→ Record extracts:
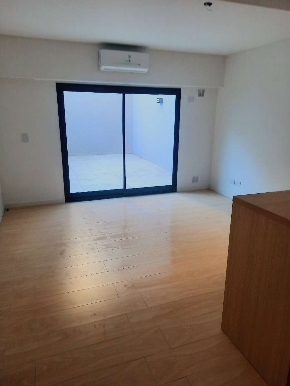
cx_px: 145
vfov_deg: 69.4
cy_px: 193
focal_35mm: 25
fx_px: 279
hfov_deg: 54.9
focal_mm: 4.6
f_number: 2
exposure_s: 1/50
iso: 125
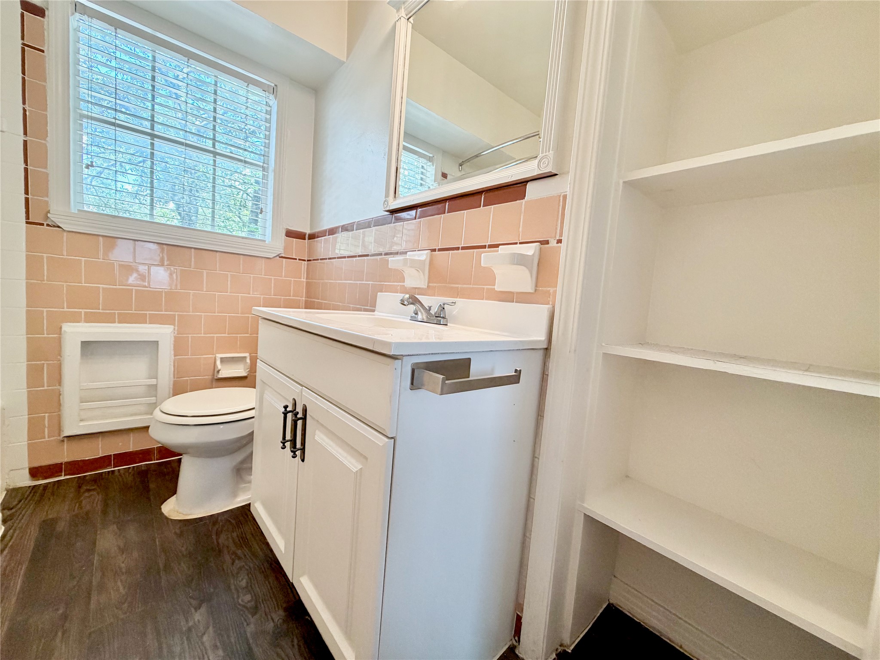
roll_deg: -4.8
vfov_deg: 85.7
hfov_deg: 102.1
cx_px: 440
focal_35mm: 14
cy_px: 330
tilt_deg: -4.7
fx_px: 356
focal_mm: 2.22
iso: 250
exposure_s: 1/120
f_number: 2.2
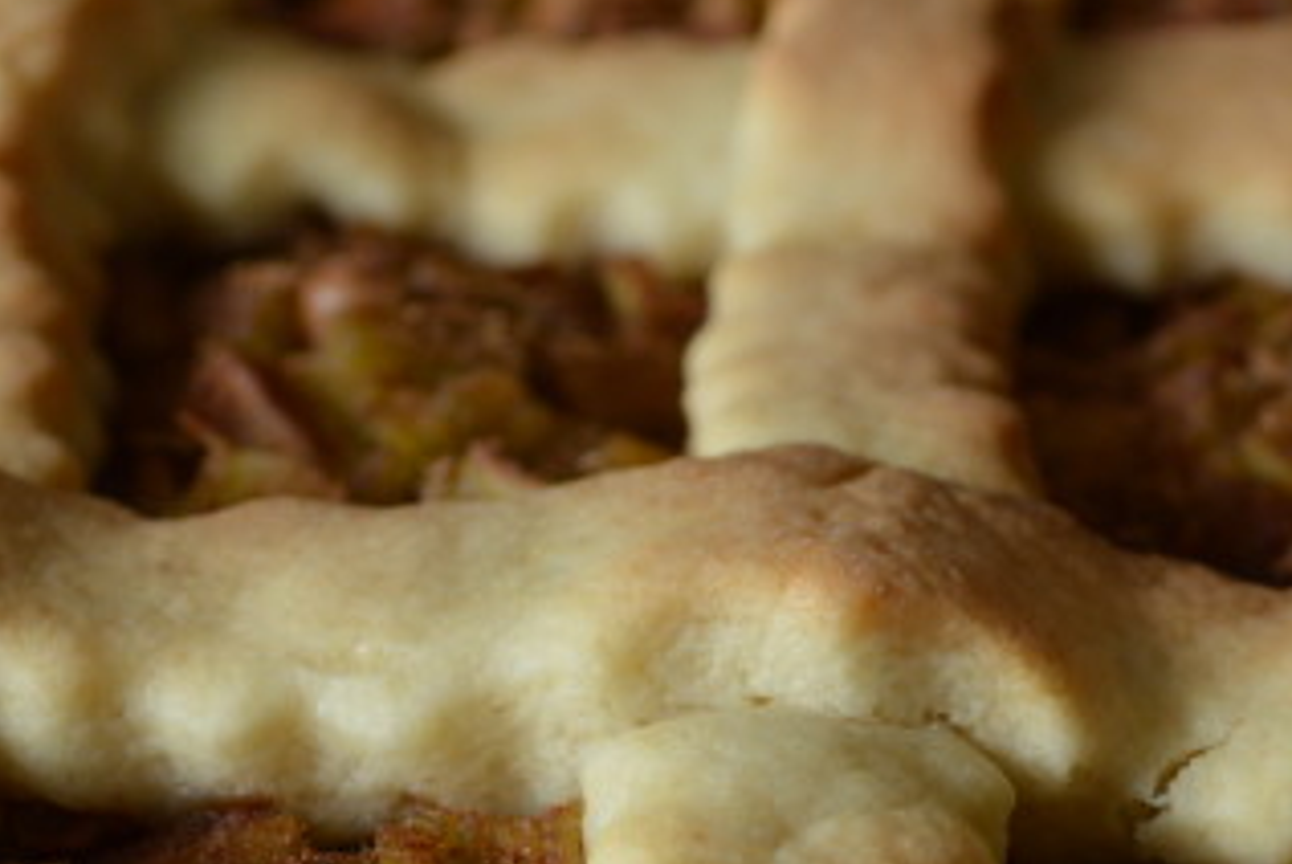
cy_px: 766
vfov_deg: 11.8
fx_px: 4167
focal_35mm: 116
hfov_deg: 17.6
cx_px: 905
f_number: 4.5
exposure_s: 1/40
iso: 100
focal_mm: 24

→ Prompt: If a record holds a picture, leave the picture out and print everything else exactly.

→ Result of the task:
cx_px: 145
vfov_deg: 69.4
cy_px: 193
focal_35mm: 25
fx_px: 279
hfov_deg: 54.9
focal_mm: 4.6
f_number: 2
exposure_s: 1/50
iso: 125
roll_deg: -4.8
vfov_deg: 85.7
hfov_deg: 102.1
cx_px: 440
focal_35mm: 14
cy_px: 330
tilt_deg: -4.7
fx_px: 356
focal_mm: 2.22
iso: 250
exposure_s: 1/120
f_number: 2.2
cy_px: 766
vfov_deg: 11.8
fx_px: 4167
focal_35mm: 116
hfov_deg: 17.6
cx_px: 905
f_number: 4.5
exposure_s: 1/40
iso: 100
focal_mm: 24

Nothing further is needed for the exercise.